[Exercise brief]
Reproduce precisely the lines between the start of the data below and the line with "La artista explora", both included.

───── Exercise input ─────

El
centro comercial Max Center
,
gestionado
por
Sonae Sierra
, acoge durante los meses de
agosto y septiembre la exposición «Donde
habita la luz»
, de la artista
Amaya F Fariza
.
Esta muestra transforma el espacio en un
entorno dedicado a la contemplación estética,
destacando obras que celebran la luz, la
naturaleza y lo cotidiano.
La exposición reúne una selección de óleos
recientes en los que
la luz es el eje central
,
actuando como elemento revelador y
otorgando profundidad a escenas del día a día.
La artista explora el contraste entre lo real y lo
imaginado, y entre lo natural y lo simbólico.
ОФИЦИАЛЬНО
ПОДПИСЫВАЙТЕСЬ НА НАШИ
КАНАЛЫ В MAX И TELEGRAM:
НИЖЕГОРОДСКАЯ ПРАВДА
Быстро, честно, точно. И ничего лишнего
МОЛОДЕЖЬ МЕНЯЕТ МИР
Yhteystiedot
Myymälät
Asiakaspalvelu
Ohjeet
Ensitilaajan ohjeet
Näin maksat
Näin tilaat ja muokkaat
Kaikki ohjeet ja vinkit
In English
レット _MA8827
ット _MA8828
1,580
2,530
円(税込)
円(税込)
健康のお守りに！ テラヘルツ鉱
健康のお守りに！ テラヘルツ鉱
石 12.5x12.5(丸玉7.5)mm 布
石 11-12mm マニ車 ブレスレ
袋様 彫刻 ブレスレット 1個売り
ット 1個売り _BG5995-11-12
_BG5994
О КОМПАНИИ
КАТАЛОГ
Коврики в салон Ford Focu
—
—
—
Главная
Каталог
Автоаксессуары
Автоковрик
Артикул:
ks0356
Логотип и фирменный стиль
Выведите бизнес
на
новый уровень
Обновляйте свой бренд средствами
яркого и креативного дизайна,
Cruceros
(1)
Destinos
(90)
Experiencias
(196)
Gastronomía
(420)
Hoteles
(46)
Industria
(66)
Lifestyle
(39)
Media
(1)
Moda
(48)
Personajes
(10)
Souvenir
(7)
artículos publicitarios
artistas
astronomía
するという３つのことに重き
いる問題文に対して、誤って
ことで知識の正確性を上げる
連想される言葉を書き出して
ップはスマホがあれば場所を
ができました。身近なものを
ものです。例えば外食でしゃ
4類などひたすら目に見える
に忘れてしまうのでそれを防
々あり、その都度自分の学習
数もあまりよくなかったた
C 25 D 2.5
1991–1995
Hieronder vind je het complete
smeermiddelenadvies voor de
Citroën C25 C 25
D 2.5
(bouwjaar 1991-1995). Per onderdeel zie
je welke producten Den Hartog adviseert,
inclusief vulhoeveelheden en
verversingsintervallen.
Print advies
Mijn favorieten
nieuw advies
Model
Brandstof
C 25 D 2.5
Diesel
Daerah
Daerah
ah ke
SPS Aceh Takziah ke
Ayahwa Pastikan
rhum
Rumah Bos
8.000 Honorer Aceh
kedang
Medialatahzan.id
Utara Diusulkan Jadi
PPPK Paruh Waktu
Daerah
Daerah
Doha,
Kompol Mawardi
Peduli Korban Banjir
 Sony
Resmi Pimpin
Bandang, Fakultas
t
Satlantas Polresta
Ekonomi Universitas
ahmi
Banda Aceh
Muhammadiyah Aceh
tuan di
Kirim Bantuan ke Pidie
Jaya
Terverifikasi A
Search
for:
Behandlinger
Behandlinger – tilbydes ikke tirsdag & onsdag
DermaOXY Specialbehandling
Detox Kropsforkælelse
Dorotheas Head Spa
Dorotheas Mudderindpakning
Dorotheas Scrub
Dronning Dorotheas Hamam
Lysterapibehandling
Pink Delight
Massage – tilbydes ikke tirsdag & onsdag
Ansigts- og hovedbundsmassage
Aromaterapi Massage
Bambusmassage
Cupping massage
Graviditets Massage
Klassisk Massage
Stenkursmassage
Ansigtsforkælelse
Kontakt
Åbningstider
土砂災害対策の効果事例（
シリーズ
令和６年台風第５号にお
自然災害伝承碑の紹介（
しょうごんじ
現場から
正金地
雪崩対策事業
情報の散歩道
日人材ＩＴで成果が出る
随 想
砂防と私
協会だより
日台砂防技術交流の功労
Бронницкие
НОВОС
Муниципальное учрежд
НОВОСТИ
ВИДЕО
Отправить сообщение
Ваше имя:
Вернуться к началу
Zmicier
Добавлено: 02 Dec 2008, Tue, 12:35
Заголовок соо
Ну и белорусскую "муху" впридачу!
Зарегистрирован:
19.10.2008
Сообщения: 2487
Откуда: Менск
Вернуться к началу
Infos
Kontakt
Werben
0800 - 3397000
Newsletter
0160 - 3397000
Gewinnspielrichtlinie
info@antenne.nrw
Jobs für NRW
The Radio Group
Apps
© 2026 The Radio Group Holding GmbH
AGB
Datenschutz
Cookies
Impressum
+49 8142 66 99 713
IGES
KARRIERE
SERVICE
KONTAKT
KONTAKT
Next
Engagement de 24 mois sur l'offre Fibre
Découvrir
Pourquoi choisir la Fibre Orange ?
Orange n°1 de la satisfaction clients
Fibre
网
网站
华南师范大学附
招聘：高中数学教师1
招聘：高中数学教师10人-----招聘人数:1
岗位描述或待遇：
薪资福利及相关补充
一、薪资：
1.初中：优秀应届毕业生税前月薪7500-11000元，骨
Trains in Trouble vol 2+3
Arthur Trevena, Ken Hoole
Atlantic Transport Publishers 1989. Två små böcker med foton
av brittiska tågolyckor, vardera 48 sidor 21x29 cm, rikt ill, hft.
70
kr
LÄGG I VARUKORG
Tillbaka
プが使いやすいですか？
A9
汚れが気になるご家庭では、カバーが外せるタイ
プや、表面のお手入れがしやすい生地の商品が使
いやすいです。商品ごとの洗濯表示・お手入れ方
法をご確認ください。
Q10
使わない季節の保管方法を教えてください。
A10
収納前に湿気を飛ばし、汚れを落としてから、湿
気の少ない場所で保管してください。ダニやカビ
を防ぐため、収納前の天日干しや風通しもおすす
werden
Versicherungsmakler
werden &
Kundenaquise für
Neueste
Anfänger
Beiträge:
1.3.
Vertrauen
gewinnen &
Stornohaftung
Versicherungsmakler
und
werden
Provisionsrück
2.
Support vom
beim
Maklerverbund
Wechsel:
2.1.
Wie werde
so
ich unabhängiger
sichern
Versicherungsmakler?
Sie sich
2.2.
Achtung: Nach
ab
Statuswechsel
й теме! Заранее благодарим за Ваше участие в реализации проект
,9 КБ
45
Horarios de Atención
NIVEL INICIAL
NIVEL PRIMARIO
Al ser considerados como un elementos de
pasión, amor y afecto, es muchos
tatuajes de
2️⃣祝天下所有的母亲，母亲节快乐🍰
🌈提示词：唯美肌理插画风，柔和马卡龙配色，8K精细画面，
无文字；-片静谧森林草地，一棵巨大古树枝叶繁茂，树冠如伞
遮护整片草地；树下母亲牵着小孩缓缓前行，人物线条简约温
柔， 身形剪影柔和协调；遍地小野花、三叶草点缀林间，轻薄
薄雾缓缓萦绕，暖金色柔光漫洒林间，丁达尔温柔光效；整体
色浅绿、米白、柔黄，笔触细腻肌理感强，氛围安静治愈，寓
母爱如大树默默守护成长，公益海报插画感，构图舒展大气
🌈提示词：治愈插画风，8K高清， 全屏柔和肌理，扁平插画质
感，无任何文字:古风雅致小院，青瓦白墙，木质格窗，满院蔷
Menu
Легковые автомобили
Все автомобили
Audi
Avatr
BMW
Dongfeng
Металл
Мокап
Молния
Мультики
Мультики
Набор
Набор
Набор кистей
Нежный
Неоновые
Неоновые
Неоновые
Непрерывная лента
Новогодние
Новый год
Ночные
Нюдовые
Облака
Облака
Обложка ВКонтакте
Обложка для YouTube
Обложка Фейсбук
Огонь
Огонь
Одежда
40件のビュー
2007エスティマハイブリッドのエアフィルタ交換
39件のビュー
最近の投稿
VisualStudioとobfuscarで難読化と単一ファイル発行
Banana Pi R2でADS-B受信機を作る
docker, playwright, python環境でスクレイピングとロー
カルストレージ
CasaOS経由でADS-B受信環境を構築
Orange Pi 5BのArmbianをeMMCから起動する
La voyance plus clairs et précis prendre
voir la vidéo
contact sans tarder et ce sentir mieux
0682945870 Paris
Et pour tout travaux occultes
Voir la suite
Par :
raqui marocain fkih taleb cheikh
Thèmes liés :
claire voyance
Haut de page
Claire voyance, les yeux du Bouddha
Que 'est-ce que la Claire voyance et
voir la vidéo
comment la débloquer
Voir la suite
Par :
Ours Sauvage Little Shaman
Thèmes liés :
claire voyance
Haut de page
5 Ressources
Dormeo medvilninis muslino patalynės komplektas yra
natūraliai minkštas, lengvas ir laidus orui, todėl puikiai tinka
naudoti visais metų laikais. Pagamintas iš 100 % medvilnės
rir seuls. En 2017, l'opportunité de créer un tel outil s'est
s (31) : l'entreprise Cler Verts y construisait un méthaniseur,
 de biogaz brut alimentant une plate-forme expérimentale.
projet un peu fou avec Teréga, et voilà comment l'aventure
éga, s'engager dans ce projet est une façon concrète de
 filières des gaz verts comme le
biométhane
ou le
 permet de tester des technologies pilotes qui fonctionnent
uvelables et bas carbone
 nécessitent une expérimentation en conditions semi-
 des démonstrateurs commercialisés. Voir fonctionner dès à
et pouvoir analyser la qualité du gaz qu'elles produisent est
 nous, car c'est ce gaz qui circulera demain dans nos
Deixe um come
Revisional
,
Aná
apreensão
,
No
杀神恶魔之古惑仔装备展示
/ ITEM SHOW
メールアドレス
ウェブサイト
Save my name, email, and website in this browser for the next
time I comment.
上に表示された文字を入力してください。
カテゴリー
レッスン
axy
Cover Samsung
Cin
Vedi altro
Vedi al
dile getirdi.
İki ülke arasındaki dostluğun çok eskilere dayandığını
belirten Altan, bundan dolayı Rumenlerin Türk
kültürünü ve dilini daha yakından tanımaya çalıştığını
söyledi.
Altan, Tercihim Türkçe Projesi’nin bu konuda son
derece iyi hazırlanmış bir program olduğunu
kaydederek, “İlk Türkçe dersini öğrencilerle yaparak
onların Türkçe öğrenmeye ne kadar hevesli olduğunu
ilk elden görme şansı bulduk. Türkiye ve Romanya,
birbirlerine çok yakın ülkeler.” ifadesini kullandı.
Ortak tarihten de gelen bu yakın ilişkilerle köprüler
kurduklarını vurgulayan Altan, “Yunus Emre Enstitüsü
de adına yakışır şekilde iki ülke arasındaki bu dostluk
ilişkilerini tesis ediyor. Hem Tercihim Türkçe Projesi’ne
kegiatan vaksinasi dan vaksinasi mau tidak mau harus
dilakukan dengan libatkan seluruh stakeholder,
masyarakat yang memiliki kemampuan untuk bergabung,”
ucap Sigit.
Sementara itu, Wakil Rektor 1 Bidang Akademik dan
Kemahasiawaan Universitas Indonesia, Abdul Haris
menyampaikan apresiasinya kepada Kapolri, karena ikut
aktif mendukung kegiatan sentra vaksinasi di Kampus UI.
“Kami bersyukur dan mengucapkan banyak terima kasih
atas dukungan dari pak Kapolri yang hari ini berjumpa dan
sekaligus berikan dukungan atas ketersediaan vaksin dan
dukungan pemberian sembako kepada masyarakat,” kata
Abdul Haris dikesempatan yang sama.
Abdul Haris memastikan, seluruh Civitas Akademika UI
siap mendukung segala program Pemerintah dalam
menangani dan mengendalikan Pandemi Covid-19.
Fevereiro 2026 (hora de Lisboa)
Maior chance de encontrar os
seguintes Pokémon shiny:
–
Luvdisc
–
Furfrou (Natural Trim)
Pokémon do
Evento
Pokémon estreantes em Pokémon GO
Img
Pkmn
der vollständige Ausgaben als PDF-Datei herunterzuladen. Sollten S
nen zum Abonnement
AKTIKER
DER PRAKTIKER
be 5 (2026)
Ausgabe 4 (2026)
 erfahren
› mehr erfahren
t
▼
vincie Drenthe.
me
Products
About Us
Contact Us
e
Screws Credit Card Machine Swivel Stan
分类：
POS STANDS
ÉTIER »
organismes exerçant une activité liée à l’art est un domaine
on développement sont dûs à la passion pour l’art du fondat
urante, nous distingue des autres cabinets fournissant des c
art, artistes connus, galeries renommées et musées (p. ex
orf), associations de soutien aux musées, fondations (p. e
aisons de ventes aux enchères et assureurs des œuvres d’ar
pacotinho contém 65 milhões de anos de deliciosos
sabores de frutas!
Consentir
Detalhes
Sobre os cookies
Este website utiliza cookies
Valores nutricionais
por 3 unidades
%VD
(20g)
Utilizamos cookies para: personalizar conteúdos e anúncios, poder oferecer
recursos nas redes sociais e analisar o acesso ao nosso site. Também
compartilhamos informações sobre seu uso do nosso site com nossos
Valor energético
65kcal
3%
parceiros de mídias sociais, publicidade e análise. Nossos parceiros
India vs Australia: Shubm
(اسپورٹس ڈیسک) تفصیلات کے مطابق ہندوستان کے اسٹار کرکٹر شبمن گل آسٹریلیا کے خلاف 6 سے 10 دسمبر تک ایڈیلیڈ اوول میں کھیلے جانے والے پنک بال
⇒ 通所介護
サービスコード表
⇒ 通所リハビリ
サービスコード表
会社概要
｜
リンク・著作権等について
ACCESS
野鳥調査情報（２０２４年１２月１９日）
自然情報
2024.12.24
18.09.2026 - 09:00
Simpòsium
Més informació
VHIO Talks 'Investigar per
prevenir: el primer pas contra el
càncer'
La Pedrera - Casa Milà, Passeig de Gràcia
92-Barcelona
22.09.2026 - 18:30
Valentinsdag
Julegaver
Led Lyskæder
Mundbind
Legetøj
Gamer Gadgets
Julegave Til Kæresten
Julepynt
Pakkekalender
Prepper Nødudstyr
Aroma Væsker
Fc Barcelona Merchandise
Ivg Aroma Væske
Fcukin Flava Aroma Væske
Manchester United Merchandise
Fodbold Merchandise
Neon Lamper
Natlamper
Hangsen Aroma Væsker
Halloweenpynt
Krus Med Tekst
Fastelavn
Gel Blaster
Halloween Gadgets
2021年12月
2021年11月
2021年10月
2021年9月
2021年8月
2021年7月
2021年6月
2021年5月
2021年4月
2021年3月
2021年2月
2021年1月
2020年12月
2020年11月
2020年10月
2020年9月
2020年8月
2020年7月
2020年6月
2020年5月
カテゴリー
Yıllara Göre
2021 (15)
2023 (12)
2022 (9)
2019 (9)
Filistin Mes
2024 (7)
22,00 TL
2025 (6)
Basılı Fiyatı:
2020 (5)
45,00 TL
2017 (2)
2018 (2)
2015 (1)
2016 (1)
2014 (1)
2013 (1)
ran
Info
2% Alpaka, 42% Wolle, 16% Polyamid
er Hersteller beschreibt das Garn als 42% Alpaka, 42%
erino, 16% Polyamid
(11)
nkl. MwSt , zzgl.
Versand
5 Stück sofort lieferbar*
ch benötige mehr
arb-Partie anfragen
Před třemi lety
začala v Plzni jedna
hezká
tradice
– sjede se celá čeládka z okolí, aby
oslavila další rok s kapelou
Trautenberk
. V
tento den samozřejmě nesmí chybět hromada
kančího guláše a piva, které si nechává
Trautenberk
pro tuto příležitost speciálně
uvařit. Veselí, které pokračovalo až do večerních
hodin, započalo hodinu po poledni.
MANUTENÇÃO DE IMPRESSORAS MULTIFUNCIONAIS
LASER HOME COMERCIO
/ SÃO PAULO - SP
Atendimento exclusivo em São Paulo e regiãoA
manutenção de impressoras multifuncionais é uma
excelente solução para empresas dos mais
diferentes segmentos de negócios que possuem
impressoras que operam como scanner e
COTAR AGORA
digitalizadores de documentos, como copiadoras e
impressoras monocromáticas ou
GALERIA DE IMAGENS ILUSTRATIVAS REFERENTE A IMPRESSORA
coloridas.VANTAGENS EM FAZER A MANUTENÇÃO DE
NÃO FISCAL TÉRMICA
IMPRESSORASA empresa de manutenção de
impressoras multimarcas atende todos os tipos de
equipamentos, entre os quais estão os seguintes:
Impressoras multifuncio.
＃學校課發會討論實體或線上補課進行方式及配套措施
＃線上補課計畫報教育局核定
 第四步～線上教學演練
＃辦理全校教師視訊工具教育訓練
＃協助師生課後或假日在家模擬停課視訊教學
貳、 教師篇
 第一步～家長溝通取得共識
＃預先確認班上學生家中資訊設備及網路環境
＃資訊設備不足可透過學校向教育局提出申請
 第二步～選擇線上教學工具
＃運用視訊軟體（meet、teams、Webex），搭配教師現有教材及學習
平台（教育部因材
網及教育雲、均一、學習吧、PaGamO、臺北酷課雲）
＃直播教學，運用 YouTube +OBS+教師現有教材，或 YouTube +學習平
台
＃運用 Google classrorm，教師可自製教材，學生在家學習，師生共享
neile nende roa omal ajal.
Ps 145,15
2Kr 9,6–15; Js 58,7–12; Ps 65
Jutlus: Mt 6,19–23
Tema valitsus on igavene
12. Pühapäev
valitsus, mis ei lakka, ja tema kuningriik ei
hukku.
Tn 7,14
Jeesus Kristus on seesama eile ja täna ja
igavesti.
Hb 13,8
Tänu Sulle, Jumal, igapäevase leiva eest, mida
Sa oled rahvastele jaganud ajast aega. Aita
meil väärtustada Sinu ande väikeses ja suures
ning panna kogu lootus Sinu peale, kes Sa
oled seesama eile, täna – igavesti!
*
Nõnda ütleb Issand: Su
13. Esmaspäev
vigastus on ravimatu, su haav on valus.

─────

[Response to the task]
El
centro comercial Max Center
,
gestionado
por
Sonae Sierra
, acoge durante los meses de
agosto y septiembre la exposición «Donde
habita la luz»
, de la artista
Amaya F Fariza
.
Esta muestra transforma el espacio en un
entorno dedicado a la contemplación estética,
destacando obras que celebran la luz, la
naturaleza y lo cotidiano.
La exposición reúne una selección de óleos
recientes en los que
la luz es el eje central
,
actuando como elemento revelador y
otorgando profundidad a escenas del día a día.
La artista explora el contraste entre lo real y lo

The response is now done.